Stored data entries
======

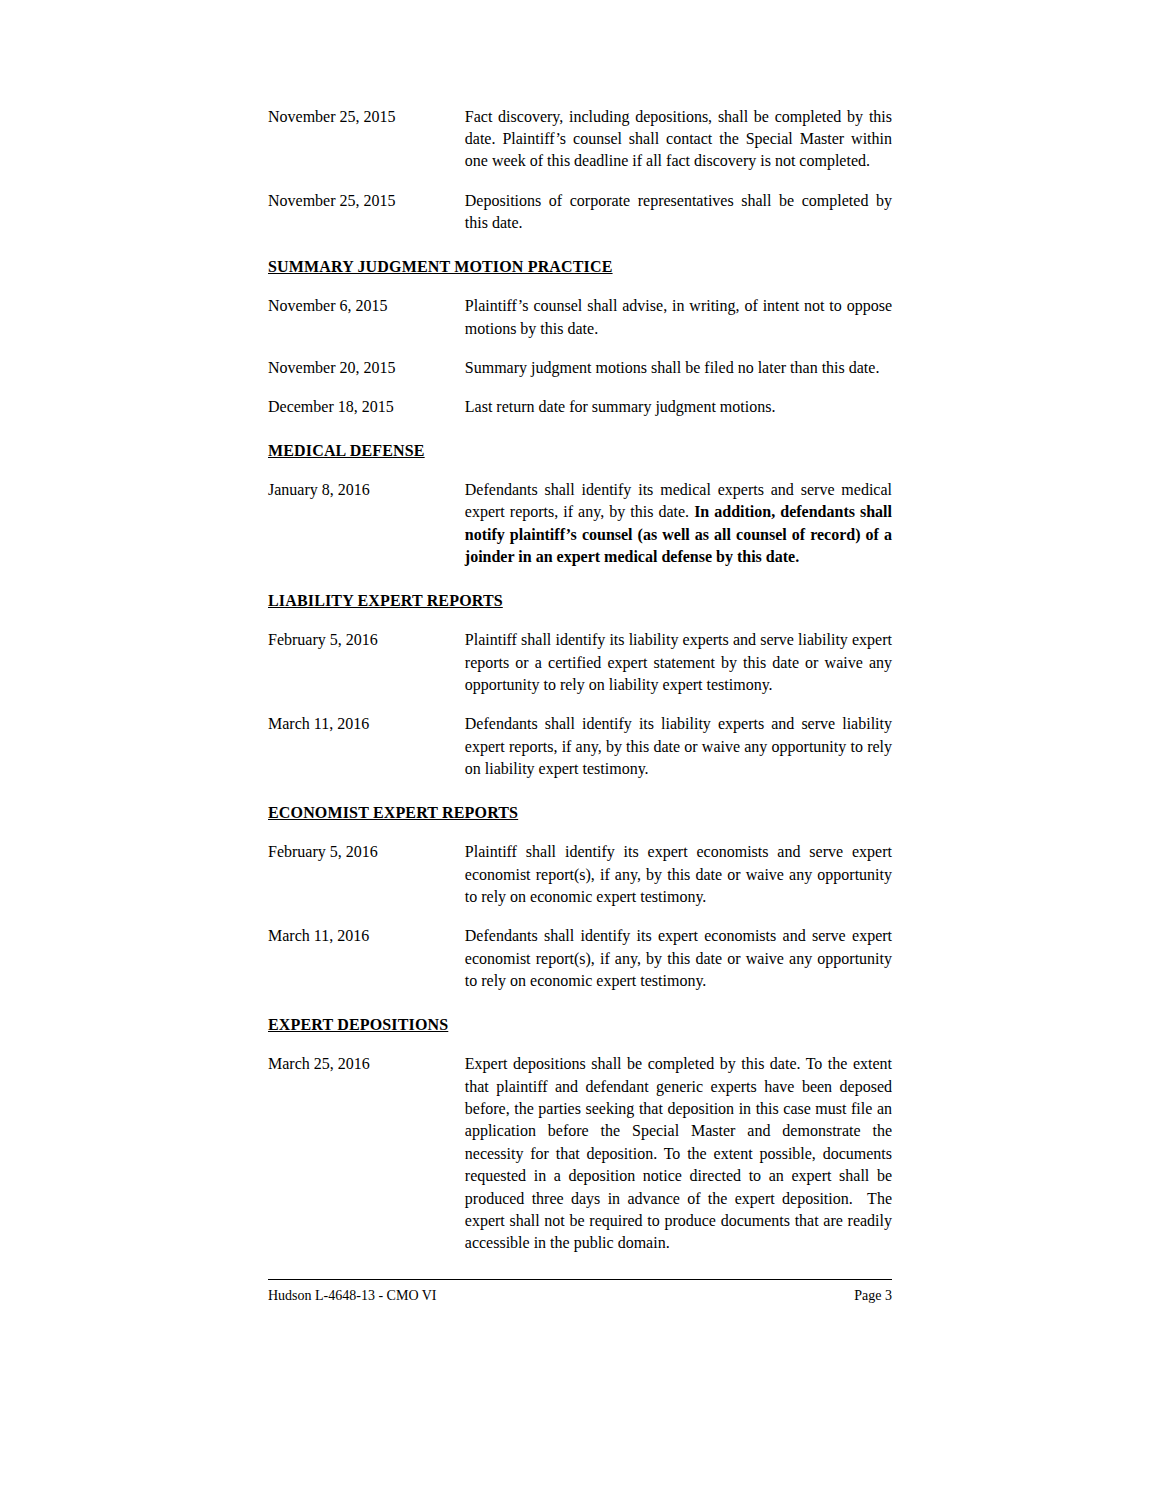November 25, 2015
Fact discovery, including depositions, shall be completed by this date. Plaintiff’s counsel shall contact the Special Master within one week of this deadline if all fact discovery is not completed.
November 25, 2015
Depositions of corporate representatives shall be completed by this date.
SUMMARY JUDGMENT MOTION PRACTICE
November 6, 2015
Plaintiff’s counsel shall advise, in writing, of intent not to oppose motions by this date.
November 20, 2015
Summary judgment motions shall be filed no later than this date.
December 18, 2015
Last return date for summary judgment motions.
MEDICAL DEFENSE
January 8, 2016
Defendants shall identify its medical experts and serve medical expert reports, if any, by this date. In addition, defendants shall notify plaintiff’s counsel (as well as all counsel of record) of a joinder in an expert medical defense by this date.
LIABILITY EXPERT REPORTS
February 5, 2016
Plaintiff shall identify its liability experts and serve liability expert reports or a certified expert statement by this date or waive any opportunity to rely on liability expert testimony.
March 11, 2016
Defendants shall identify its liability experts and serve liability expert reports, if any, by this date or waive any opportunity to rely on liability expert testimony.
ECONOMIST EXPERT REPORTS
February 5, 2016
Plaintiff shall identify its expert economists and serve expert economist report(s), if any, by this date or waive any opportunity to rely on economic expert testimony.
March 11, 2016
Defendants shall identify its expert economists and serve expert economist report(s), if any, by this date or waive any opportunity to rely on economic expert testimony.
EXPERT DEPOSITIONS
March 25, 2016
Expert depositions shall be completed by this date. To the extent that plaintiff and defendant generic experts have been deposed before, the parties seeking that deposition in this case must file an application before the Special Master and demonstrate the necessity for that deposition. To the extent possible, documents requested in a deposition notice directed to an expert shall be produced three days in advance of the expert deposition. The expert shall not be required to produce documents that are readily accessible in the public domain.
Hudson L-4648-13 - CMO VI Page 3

======

▶ **YOUR TASK**: The lines above that hold the string "economic" are to be located and copied.

▶ **RESPONSE TO THIS TASK**:
Plaintiff shall identify its expert economists and serve expert economist report(s), if any, by this date or waive any opportunity to rely on economic expert testimony.
Defendants shall identify its expert economists and serve expert economist report(s), if any, by this date or waive any opportunity to rely on economic expert testimony.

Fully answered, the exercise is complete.